◆ Exercise description
Each entry in the listing below should be restated word for word.

_____

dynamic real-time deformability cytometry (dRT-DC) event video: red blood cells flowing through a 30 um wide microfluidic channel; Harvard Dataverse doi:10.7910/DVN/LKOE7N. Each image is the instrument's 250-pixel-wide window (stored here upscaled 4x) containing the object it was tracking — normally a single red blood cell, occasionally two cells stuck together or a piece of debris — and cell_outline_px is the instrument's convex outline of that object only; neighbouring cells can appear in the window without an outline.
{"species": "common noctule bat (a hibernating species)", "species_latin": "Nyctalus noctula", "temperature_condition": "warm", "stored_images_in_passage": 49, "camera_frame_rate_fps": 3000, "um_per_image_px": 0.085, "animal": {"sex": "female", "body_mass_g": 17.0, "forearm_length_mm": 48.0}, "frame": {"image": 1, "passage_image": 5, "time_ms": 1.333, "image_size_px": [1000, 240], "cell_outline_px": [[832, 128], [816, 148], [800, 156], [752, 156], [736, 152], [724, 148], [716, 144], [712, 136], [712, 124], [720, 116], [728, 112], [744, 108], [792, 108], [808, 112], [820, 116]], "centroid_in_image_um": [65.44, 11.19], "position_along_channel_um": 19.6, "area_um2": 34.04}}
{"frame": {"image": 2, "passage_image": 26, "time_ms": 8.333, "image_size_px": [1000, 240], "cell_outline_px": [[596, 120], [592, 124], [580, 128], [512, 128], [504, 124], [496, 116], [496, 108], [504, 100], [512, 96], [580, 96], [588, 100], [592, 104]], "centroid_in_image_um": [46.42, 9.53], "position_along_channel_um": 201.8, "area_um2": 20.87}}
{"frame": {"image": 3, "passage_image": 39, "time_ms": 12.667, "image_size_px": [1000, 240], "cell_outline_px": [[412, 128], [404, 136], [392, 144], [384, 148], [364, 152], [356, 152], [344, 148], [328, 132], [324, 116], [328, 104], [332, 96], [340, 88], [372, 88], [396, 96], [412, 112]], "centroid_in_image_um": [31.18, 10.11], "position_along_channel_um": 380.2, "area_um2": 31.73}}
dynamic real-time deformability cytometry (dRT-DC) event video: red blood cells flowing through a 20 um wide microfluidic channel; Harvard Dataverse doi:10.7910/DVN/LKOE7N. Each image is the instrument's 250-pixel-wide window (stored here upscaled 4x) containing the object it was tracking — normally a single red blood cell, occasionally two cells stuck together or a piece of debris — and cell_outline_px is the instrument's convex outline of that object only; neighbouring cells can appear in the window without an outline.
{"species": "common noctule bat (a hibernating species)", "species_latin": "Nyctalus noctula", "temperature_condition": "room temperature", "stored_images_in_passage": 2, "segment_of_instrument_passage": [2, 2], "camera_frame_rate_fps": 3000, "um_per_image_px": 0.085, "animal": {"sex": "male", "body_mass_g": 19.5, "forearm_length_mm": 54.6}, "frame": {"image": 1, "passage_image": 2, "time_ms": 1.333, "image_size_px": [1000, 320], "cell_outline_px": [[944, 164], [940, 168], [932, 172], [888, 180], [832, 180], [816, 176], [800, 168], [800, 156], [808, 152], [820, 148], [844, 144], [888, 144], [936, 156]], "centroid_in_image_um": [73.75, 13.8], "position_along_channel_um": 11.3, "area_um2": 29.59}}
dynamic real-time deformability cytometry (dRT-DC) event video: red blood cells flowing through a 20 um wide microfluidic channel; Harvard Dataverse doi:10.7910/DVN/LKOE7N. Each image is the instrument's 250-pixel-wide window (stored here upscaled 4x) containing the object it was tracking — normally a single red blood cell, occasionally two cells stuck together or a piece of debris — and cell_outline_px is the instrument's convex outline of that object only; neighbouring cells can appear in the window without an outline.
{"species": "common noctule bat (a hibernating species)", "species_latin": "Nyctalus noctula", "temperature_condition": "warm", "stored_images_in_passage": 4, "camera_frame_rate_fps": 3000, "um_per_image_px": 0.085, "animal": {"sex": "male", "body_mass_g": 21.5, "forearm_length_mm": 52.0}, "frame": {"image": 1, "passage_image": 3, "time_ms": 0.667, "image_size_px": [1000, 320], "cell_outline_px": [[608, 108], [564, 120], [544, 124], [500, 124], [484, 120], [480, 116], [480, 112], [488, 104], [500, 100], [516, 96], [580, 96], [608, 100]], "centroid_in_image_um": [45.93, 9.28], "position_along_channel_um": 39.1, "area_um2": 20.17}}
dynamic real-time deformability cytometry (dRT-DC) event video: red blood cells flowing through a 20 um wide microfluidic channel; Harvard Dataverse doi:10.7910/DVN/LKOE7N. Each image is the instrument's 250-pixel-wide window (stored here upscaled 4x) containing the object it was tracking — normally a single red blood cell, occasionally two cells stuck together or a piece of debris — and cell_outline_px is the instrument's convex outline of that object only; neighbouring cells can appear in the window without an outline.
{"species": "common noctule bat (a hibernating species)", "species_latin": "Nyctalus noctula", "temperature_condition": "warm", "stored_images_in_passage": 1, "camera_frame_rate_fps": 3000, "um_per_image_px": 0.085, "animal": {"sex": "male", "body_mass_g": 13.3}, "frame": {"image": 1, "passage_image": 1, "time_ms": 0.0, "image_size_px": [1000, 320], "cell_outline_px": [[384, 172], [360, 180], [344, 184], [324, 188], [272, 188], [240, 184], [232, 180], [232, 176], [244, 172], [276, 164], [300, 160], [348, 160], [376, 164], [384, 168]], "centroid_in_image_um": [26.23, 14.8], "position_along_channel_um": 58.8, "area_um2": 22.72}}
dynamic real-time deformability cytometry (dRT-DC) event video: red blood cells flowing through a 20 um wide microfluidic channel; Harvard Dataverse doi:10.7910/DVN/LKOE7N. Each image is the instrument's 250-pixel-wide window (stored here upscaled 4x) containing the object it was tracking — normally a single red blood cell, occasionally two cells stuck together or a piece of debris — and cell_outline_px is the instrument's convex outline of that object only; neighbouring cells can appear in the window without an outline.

_____

◆ Response below
dynamic real-time deformability cytometry (dRT-DC) event video: red blood cells flowing through a 30 um wide microfluidic channel; Harvard Dataverse doi:10.7910/DVN/LKOE7N. Each image is the instrument's 250-pixel-wide window (stored here upscaled 4x) containing the object it was tracking — normally a single red blood cell, occasionally two cells stuck together or a piece of debris — and cell_outline_px is the instrument's convex outline of that object only; neighbouring cells can appear in the window without an outline.
{"species": "common noctule bat (a hibernating species)", "species_latin": "Nyctalus noctula", "temperature_condition": "warm", "stored_images_in_passage": 49, "camera_frame_rate_fps": 3000, "um_per_image_px": 0.085, "animal": {"sex": "female", "body_mass_g": 17.0, "forearm_length_mm": 48.0}, "frame": {"image": 1, "passage_image": 5, "time_ms": 1.333, "image_size_px": [1000, 240], "cell_outline_px": [[832, 128], [816, 148], [800, 156], [752, 156], [736, 152], [724, 148], [716, 144], [712, 136], [712, 124], [720, 116], [728, 112], [744, 108], [792, 108], [808, 112], [820, 116]], "centroid_in_image_um": [65.44, 11.19], "position_along_channel_um": 19.6, "area_um2": 34.04}}
{"frame": {"image": 2, "passage_image": 26, "time_ms": 8.333, "image_size_px": [1000, 240], "cell_outline_px": [[596, 120], [592, 124], [580, 128], [512, 128], [504, 124], [496, 116], [496, 108], [504, 100], [512, 96], [580, 96], [588, 100], [592, 104]], "centroid_in_image_um": [46.42, 9.53], "position_along_channel_um": 201.8, "area_um2": 20.87}}
{"frame": {"image": 3, "passage_image": 39, "time_ms": 12.667, "image_size_px": [1000, 240], "cell_outline_px": [[412, 128], [404, 136], [392, 144], [384, 148], [364, 152], [356, 152], [344, 148], [328, 132], [324, 116], [328, 104], [332, 96], [340, 88], [372, 88], [396, 96], [412, 112]], "centroid_in_image_um": [31.18, 10.11], "position_along_channel_um": 380.2, "area_um2": 31.73}}
dynamic real-time deformability cytometry (dRT-DC) event video: red blood cells flowing through a 20 um wide microfluidic channel; Harvard Dataverse doi:10.7910/DVN/LKOE7N. Each image is the instrument's 250-pixel-wide window (stored here upscaled 4x) containing the object it was tracking — normally a single red blood cell, occasionally two cells stuck together or a piece of debris — and cell_outline_px is the instrument's convex outline of that object only; neighbouring cells can appear in the window without an outline.
{"species": "common noctule bat (a hibernating species)", "species_latin": "Nyctalus noctula", "temperature_condition": "room temperature", "stored_images_in_passage": 2, "segment_of_instrument_passage": [2, 2], "camera_frame_rate_fps": 3000, "um_per_image_px": 0.085, "animal": {"sex": "male", "body_mass_g": 19.5, "forearm_length_mm": 54.6}, "frame": {"image": 1, "passage_image": 2, "time_ms": 1.333, "image_size_px": [1000, 320], "cell_outline_px": [[944, 164], [940, 168], [932, 172], [888, 180], [832, 180], [816, 176], [800, 168], [800, 156], [808, 152], [820, 148], [844, 144], [888, 144], [936, 156]], "centroid_in_image_um": [73.75, 13.8], "position_along_channel_um": 11.3, "area_um2": 29.59}}
dynamic real-time deformability cytometry (dRT-DC) event video: red blood cells flowing through a 20 um wide microfluidic channel; Harvard Dataverse doi:10.7910/DVN/LKOE7N. Each image is the instrument's 250-pixel-wide window (stored here upscaled 4x) containing the object it was tracking — normally a single red blood cell, occasionally two cells stuck together or a piece of debris — and cell_outline_px is the instrument's convex outline of that object only; neighbouring cells can appear in the window without an outline.
{"species": "common noctule bat (a hibernating species)", "species_latin": "Nyctalus noctula", "temperature_condition": "warm", "stored_images_in_passage": 4, "camera_frame_rate_fps": 3000, "um_per_image_px": 0.085, "animal": {"sex": "male", "body_mass_g": 21.5, "forearm_length_mm": 52.0}, "frame": {"image": 1, "passage_image": 3, "time_ms": 0.667, "image_size_px": [1000, 320], "cell_outline_px": [[608, 108], [564, 120], [544, 124], [500, 124], [484, 120], [480, 116], [480, 112], [488, 104], [500, 100], [516, 96], [580, 96], [608, 100]], "centroid_in_image_um": [45.93, 9.28], "position_along_channel_um": 39.1, "area_um2": 20.17}}
dynamic real-time deformability cytometry (dRT-DC) event video: red blood cells flowing through a 20 um wide microfluidic channel; Harvard Dataverse doi:10.7910/DVN/LKOE7N. Each image is the instrument's 250-pixel-wide window (stored here upscaled 4x) containing the object it was tracking — normally a single red blood cell, occasionally two cells stuck together or a piece of debris — and cell_outline_px is the instrument's convex outline of that object only; neighbouring cells can appear in the window without an outline.
{"species": "common noctule bat (a hibernating species)", "species_latin": "Nyctalus noctula", "temperature_condition": "warm", "stored_images_in_passage": 1, "camera_frame_rate_fps": 3000, "um_per_image_px": 0.085, "animal": {"sex": "male", "body_mass_g": 13.3}, "frame": {"image": 1, "passage_image": 1, "time_ms": 0.0, "image_size_px": [1000, 320], "cell_outline_px": [[384, 172], [360, 180], [344, 184], [324, 188], [272, 188], [240, 184], [232, 180], [232, 176], [244, 172], [276, 164], [300, 160], [348, 160], [376, 164], [384, 168]], "centroid_in_image_um": [26.23, 14.8], "position_along_channel_um": 58.8, "area_um2": 22.72}}
dynamic real-time deformability cytometry (dRT-DC) event video: red blood cells flowing through a 20 um wide microfluidic channel; Harvard Dataverse doi:10.7910/DVN/LKOE7N. Each image is the instrument's 250-pixel-wide window (stored here upscaled 4x) containing the object it was tracking — normally a single red blood cell, occasionally two cells stuck together or a piece of debris — and cell_outline_px is the instrument's convex outline of that object only; neighbouring cells can appear in the window without an outline.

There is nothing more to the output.